───── DATA FOR ANALYSIS

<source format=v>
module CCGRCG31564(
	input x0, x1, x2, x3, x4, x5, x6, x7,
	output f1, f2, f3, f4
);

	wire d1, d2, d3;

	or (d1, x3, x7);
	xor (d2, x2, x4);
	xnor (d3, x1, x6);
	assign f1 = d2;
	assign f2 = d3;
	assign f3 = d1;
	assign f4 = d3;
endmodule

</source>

──────────
───── DATA FOR ANALYSIS

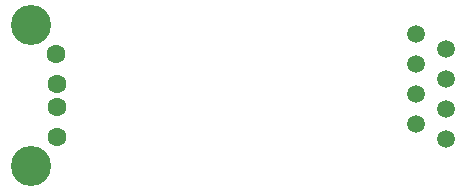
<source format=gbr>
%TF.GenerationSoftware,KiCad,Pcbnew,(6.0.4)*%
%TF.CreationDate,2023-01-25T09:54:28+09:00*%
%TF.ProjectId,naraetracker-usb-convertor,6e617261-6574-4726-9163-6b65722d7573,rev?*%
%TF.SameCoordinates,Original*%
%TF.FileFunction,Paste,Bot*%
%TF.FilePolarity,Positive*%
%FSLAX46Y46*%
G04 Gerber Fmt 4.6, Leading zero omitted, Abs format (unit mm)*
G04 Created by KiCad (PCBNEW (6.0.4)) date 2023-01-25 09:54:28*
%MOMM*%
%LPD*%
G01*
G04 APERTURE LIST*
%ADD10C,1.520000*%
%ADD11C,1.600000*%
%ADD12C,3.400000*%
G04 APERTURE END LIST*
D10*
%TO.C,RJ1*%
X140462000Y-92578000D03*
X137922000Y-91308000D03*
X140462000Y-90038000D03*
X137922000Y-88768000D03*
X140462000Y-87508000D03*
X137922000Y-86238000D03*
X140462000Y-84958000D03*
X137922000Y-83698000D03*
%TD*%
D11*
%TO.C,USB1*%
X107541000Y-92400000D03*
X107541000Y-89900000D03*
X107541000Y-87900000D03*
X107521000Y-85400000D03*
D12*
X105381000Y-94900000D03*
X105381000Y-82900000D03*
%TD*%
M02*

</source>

──────────

Copy out all the lines of the records that include "source".

<source format=v>
</source>
<source format=gbr>
</source>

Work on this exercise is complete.